The court heard that Ms Cullinan had a 2cm laceration on the side of her head that was approximately 2mm deep, a bruise on the left side of her forehead that looked like a haematoma, and a laceration on the outer side of her right arm.

The head wound required three stitches.

Dr Van der Merwe said the wound, which he described as “straight”, was caused by the sharp edge of an object such as a knife, a piece of metal, or wood.

He said significant force would have been needed to cause such a laceration; the wound was clear of “debris” and so was not consistent with a fall and Ms Cullinan’s hand injury was similar to her head injury but had not needed stitches.

In cross-examination, Sonja van den Heever, representing Mr Ramlall, asked if Ms Cullinan had any other injuries during her follow-up exam.

Dr Van der Merwe said he had seen Ms Cullinan four days later for a wound check, and other bruises that had not been visible on the day of the alleged assault had then been visible.

Ms Van den Heever said Mr Ramlall would testify that Ms Cullinan’s head injury had potentially been caused by falling while he had been trying to protect himself from her.

During the trial in September last year, Ms Van den Heever said that Mr Ramlall would testify that Ms Cullinan had been the aggressor after accusing him of stealing plants and threatening to search his pockets.

He had used his walking stick to keep Ms Cullinan “at arm’s length” after she had pushed him and she had sustained her injuries by falling over after he had pushed her away with the stick (“Attack traumatised bee researcher, court hears,” Echo September 22, 2022).

Dr Van der Merwe said that while he was not a wound expert, such a straight wound could not have been from the fall unless Ms Cullinan had hit her head against the straight edge of a tabletop but not from falling on a rock.
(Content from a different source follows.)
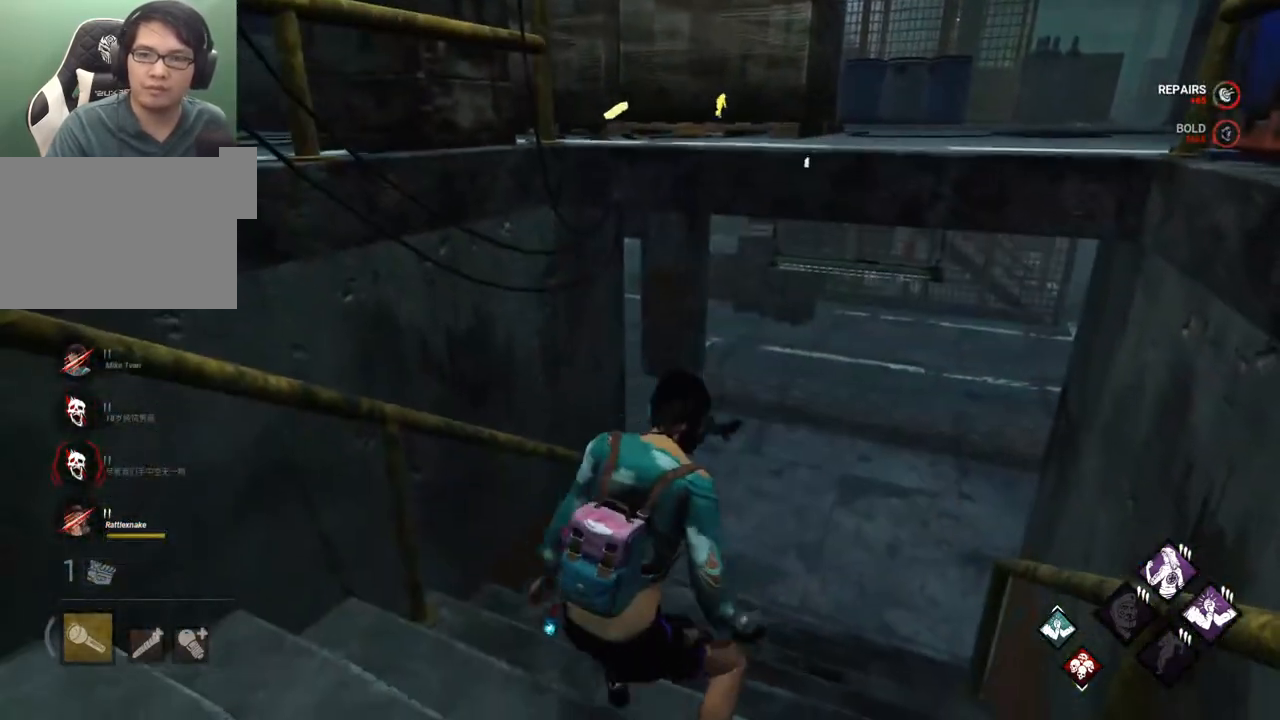
{"keys": ["shift"], "mouse": [], "mouse_move": "still", "events": [[17, "d", "up"], [67, "s", "down"], [300, "s", "up"]]}
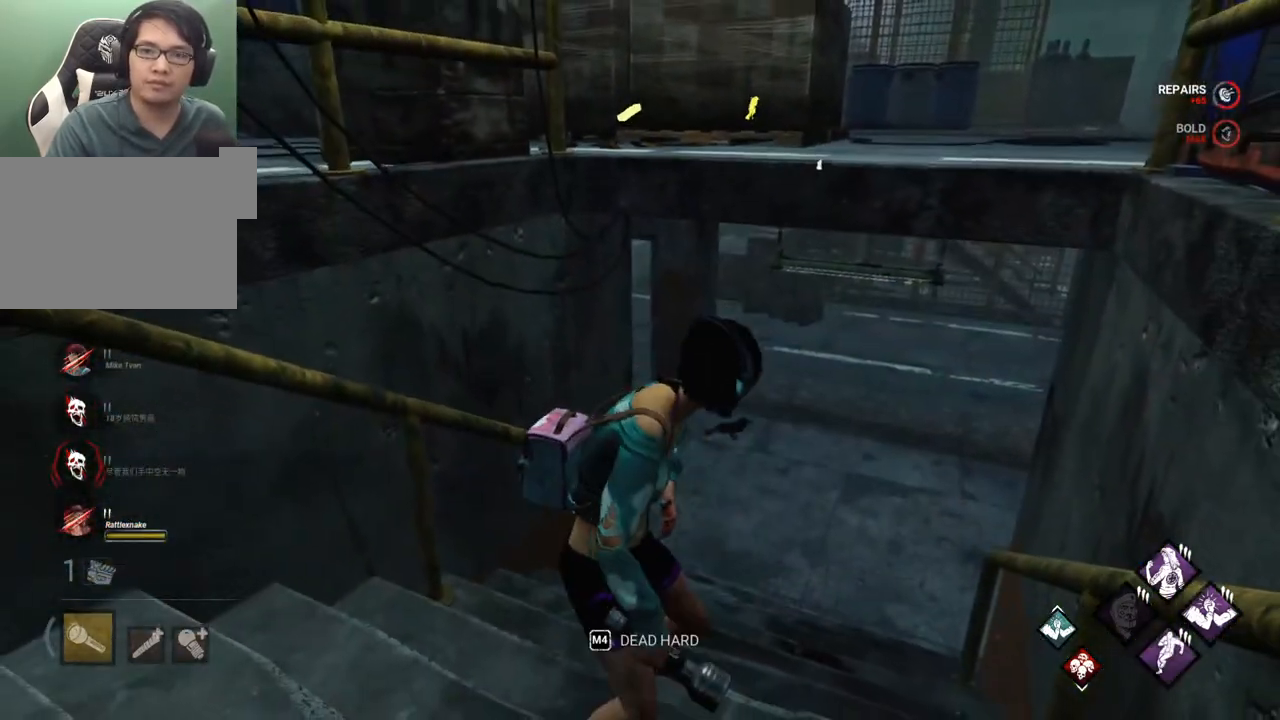
{"keys": ["a", "s", "shift"], "mouse": [], "mouse_move": "left", "events": [[83, "a", "down"], [83, "s", "down"]]}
Ms Van den Heever said her client would testify that he had used a stick with a sharpened end to defend himself.

She asked Dr Van der Merwe if it were possible for Ms Cullinan to have sustained her injuries as a result of Mr Ramlall using a stick to push her away.

“Not to the back of the head,” he replied, emphasising that “quite a lot of force was required to cause a laceration in this area”.

The case was postponed to Wednesday March 29.